Many of the principles of Agile focus on the idea of breaking work into smaller chunks and working on them in a self-organizing team with daily collaboration.

“With all the projects my team and I are faced with this year, we found the Agile approach to managing these projects extremely helpful for efficient planning and tracking our progress along the way,” said George McCarthy (Security & Safety Director) after his team’s recent Agile session.

That’s right! … we are well on our way towards our Agile Enterprise vision.  To date, we have trained about 80% of our knowledge workers (our manufacturing workers apply Lean to produce our famous Blue Envelope).  We have trained Marketing, Finance, Security, Franchise Sales, Infrastructure, BI, Digital Business Development, and more.  In fact, we refreshed training for the software development teams that have been Agile for over 2 years now by including them as resident experts with the other business areas trained.  Oh, and by “we”, I mean Tami Orr, our super awesome Employee Development Process Lead.  This wouldn’t be possible without her.  She self-taught Agile, Scrum, and Kanban and put together a fun and effective training program, not to mention the hours she stands in front of our folks to deliver the training.

I’m sure some of you are wondering about the training program we, I mean Tami, developed for our Agile Enterprise efforts.  While I can’t publish the deck, I can provide an outline of what was covered:

  • What is Agile?
  • The benefits of Agile
  • The Agile Manifesto
    • Brief history
    • The 4 Agile values
    • A deep dive into the 12 Agile principles (some with fun videos and activities to demonstrate)
  • Some Tools & Techniques of Agile
    • Scrum Overview
    • Kanban Overview
    • Kanban activity using a party planning scenario (something we can all identify with)
    • Kanban activity using a project specific to the department being trained
  • Agile in life (not just about work anymore)
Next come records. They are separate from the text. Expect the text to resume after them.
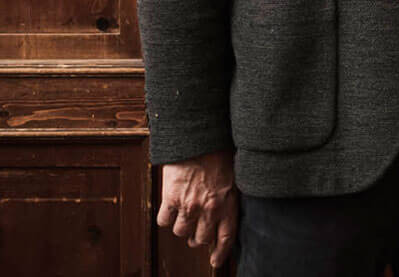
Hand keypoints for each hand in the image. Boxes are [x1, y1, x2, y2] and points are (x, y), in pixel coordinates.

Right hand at [157, 150, 237, 268]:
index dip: (220, 253)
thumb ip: (229, 197)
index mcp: (228, 204)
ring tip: (182, 218)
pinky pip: (164, 221)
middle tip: (195, 232)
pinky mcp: (171, 198)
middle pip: (201, 239)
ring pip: (181, 232)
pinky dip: (165, 218)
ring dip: (181, 228)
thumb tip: (225, 211)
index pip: (226, 238)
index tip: (215, 260)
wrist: (199, 137)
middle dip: (198, 238)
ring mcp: (189, 205)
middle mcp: (209, 209)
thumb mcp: (234, 177)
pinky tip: (169, 209)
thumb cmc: (219, 152)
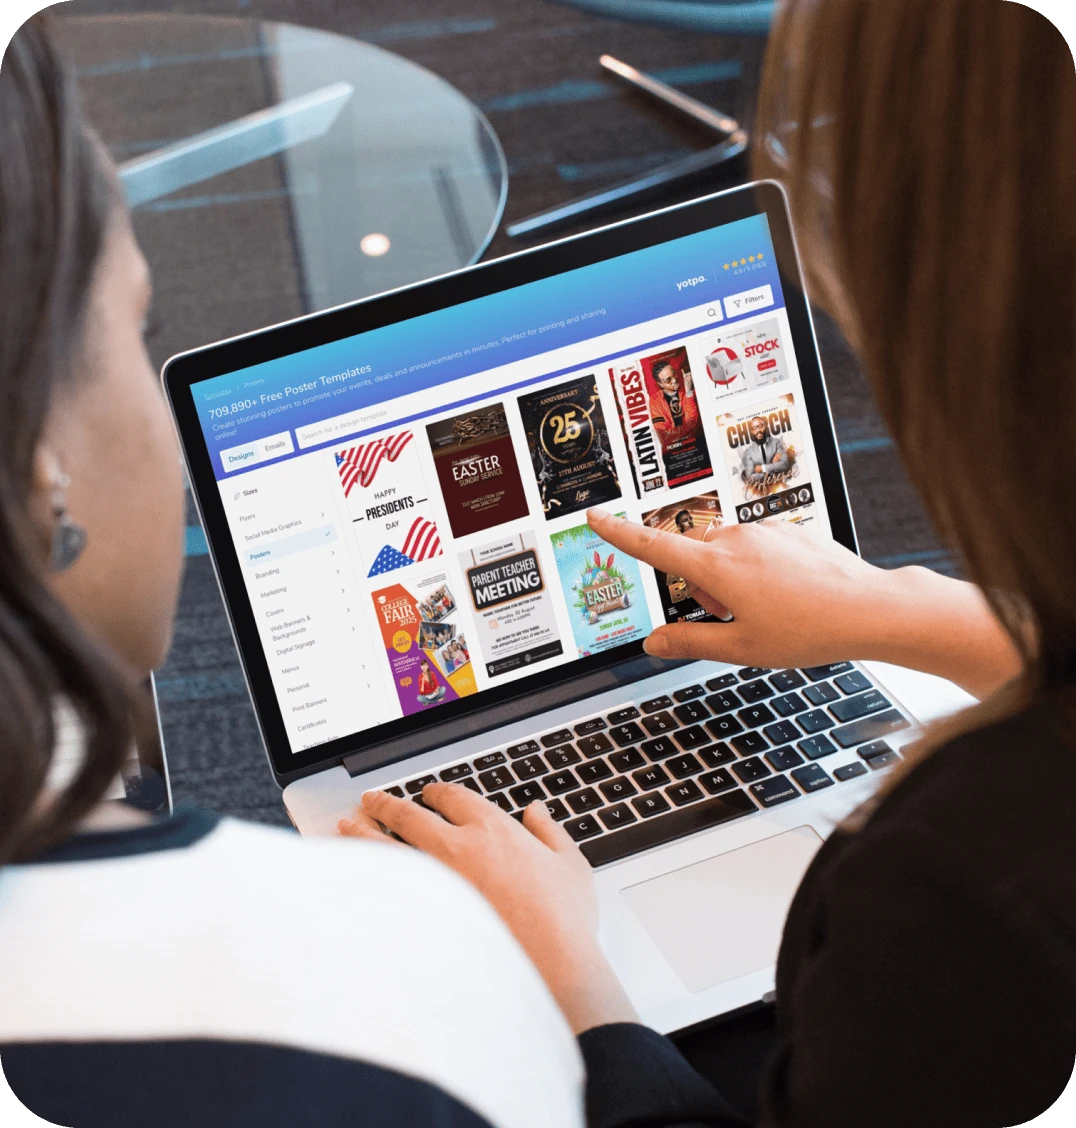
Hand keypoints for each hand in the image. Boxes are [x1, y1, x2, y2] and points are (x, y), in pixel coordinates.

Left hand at [339, 783, 638, 1034]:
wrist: (548, 968)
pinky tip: (354, 873)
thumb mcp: (570, 866)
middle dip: (386, 804)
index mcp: (492, 829)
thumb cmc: (562, 921)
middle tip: (371, 800)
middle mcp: (456, 847)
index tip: (428, 794)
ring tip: (347, 825)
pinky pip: (383, 887)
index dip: (436, 792)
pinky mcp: (420, 915)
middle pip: (409, 814)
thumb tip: (536, 812)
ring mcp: (433, 882)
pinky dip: (364, 875)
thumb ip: (550, 832)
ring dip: (363, 832)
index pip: (453, 798)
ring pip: (385, 846)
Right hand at [591, 507, 886, 669]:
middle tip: (734, 619)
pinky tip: (788, 595)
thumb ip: (689, 642)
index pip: (653, 546)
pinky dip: (759, 570)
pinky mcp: (788, 530)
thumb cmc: (808, 629)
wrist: (869, 608)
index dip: (618, 533)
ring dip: (731, 579)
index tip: (595, 517)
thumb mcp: (740, 648)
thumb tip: (654, 642)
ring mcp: (765, 532)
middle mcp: (736, 540)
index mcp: (717, 567)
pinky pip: (757, 547)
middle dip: (702, 587)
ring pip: (727, 553)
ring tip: (768, 610)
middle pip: (694, 558)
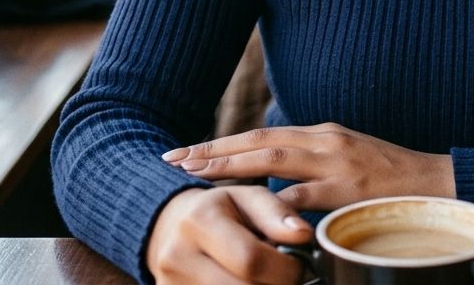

“But wait, there’s more!”… Agile is not some “Set it, and forget it!” rotisserie.  This is a never-ending journey.  The Agile Enterprise is a major culture shift for any organization that must be nurtured each and every day, across all departments, and at all levels of the organization.  For us, change is in bloom!  Agile has become so much bigger than ME and I love it!  Business teams are adopting stand-ups over lengthy status meetings.  Rogue Kanbans are popping up left and right for everything from projects to be lead, department workflow to be managed, or even events to be coordinated.  In fact, we had a retirement party just yesterday for a 20 year employee whose wife (who also happens to work for the company) made him a Vision Board and a Kanban board (yes, that’s right … a Kanban Board) so that he could better “manage” his retirement.  Even better, we are having open discussions and healthy debate on topics like value, sustainable pace, empowerment, and simplicity.  I love this new Valpak!